Neben dem Erzherzog Johann Zündholzschachtelhalter, gibt es auch die Panhans-Anstecknadel, derer sich Alfred Komarek in seinen Beschreibungen bedient. Dann kam der erste Weltkrieg und der Zerfall der Monarchie. In den zwanziger Jahren wurde es etwas stiller am Semmering. Die noblen Gäste blieben aus und kamen erst in den dreißiger Jahren wieder und 1945 ist das nobele Hotel Erzherzog Johann abgebrannt.
Dann kam Helmut Qualtinger und schrieb den bedeutungsschweren Satz „Wer nicht mit der Fritzi Kircheck an einem Sonntagnachmittag im Oktober mit einem Austro Daimler durch die Neunkirchner Allee gefahren ist, der weiß nicht was Österreich einmal war!“
Nun dann weiß ich es nicht, kann es mir aber dank Alfred Komarek ein bißchen vorstellen, denn es geht gleich weiter mit den Abbildungen von ein paar Kaiser-Denkmälern und den Ratschlägen, wo man sie am besten sehen kann.
Theodor Herzl war am Semmering und ist, glaube ich, auch dort begraben und dann widmet sich Komarek natürlich ausführlich dem Semmeringbahnbau. Der junge Kaiser hat da ja mit seiner Sissi eine Probefahrt gemacht und wurde rußgeschwärzt.
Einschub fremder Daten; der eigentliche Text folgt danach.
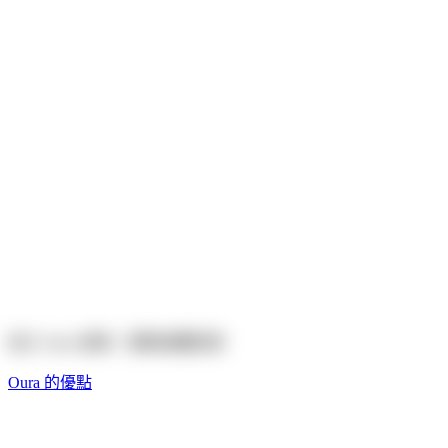
特價優惠中
Oura Ring 4
探索
選購
特價優惠中
特價優惠中
Oura Ring 4 Ceramic
探索
選購
加入 Oura 會員，覺察身體
訊號
Oura 的優點
睡眠與休息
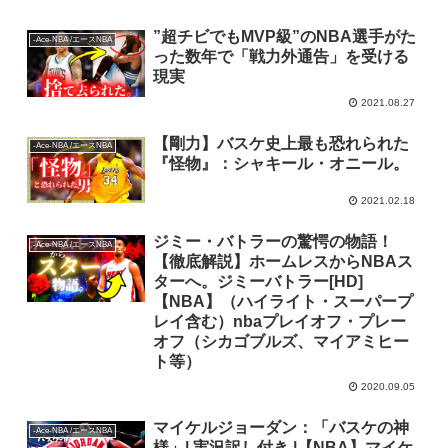
”超チビでもMVP級”のNBA選手がた
-Ace-NBA /エースNBA
った数年で「戦力外通告」を受ける
現実
2021.08.27
【剛力】バスケ史上最も恐れられた
-Ace-NBA /エースNBA
『怪物』：シャキール・オニール。
2021.02.18
ジミー・バトラーの驚愕の物語！
-Ace-NBA /エースNBA
【徹底解説】ホームレスからNBAス
ターへ。ジミーバトラー[HD]
【NBA】（ハイライト・スーパープ
レイ含む）nbaプレイオフ・プレー
オフ（シカゴブルズ、マイアミヒー
ト等）
2020.09.05
マイケルジョーダン：「バスケの神
-Ace-NBA /エースNBA
様」| 実況訳し付き |【NBA】マイケ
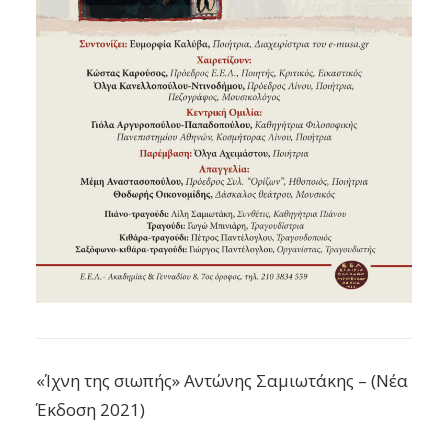
«Ίχνη της σιωπής» Αντώνης Σαμιωτάκης – (Νέα
Έκδοση 2021)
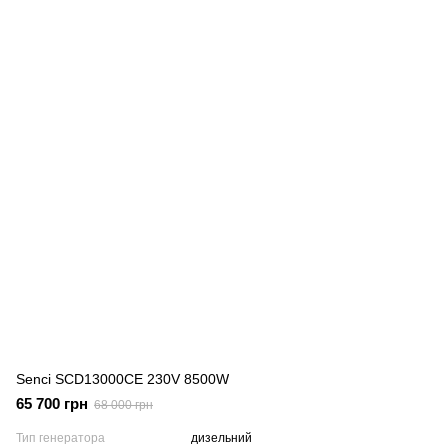
Senci SCD13000CE 230V 8500W
65 700 грн
68 000 грн
Тип генератора
дизельний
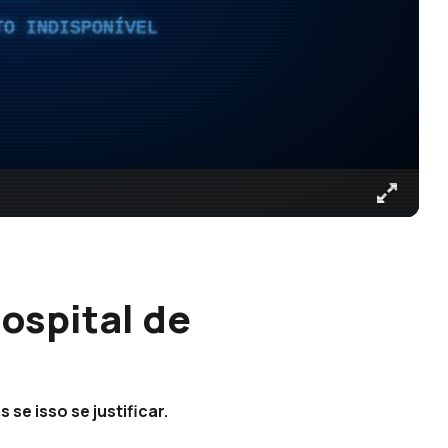
TO INDISPONÍVEL
ospital de
se isso se justificar.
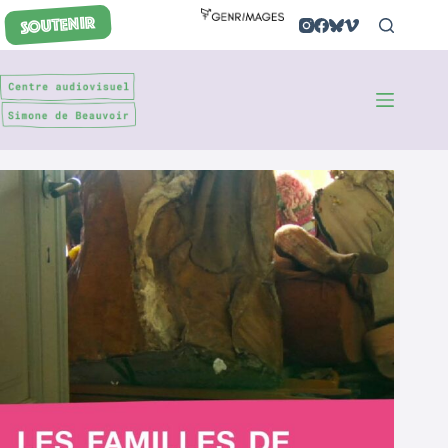
Passer
SOUTENIR
au
contenu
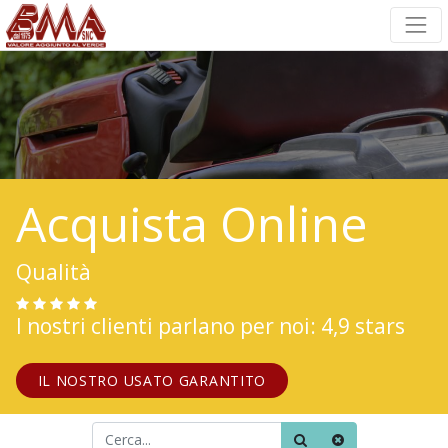
Acquista Online
Qualità
I nostri clienti parlano per noi: 4,9 stars
IL NOSTRO USATO GARANTITO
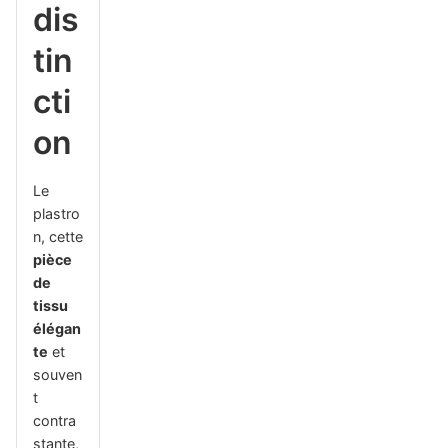
dis
tin
cti
on
Le
plastro
n, cette
pièce
de
tissu
élégan
te
et
souven
t
contra
stante,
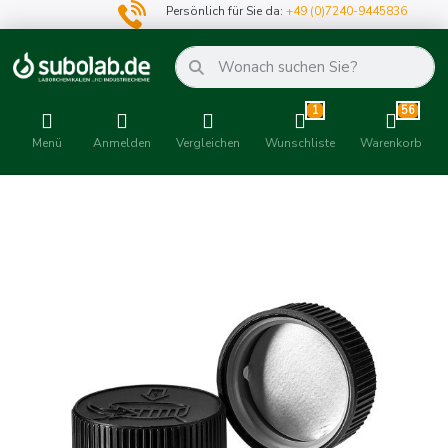
Persönlich für Sie da:
+49 (0)7240-9445836
1
56
Menü
Anmelden
Vergleichen
Wunschliste
Warenkorb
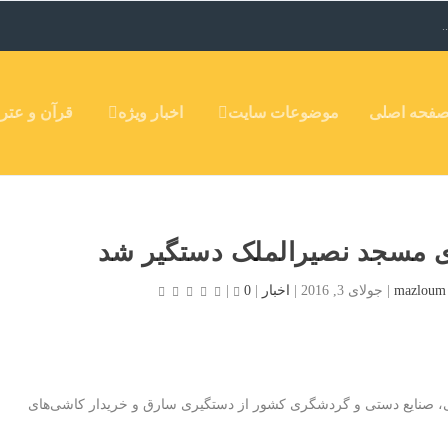
.
فحه اصلی
موضوعات سایت
اخبار ویژه
قرآن و عتر
 مسجد نصیرالملک دستگیر شد
mazloum
|
جولای 3, 2016
|
اخبار
|
0
|
، صنایع دستی و گردشگری کشور از دستگیری سارق و خریدار کاشی‌های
Komarek führt dann alle wichtigen Orten an, die zum Semmering dazugehören, bevor er wieder zu den berühmten Sommerfrischlern kommt und ein Bild zeigt, wo Loos neben dem Ehepaar Schwarzwald steht, während Peter Altenberg vorne sitzt. Loos sollte der Frau Doktor ja eine berühmte Erziehungsanstalt am Semmering bauen, der Kriegs hat verhindert. Ein Loos-Haus gibts dort aber, glaube ich, schon. Komarek macht noch Werbung für das beste Gasthaus der Umgebung „Wers nicht glaubt, solls ausprobieren!“, kommt dann zu den Sehnsuchtsorten und interwievt den alten Herrn Stix, der seit 1913 in Schottwien eine Gemischtwarenhandlung hat, bzw. 1915 geboren wurde, aber eigentlich Künstler werden wollte. Dann gibt es noch das Kurhaus, 1909 wurde es erbaut, seit 1988 steht es leer und da gibt es eine alte Dame, die Tochter des Gründers, selbst Ärztin und schon lang in Pension, die Alfred Komarek, die Dankesschreiben der Patienten zeigt und erzählte, wie es war, als Gerhard Hauptmann Gast war. ein Gedicht hatte sie auch einmal aufzusagen, das mit den Worten „Grüßgott am Berg!“, endete.
Thomas Mann soll sich in diesem Sanatorium aufgehalten und an seinen „Zauberberg“ geschrieben haben und dann es noch die Geschichten um die Familie Waißnix, die ja auch ihre berühmte Rolle spielt. Von der Mutter der Mary Vetsera wird erzählt und am Schluß dankt Alfred Komarek allen, die ihm bei der Entstehung des Buches geholfen haben und man kommt in das heutige Österreich mit seiner heutigen Sommerfrischetradition zurück und hat wieder etwas gelernt.
Ein interessantes Buch über einen bekannten Ort, das ich wirklich nur empfehlen kann, obwohl es natürlich nicht das einzige Semmering-Buch ist, das geschrieben wurde. Hat doch bei der ersten offenen Bücherschrank Lesung am 20. Juni Gregor Ulrich im Kostüm von Peter Altenberg aus seinem Semmering Buch gelesen und wenn ich mich nicht irre, behandelt es die gleichen Themen, ist der Semmering mit seinen Mythen, ja ein Ort, der viele inspirieren kann.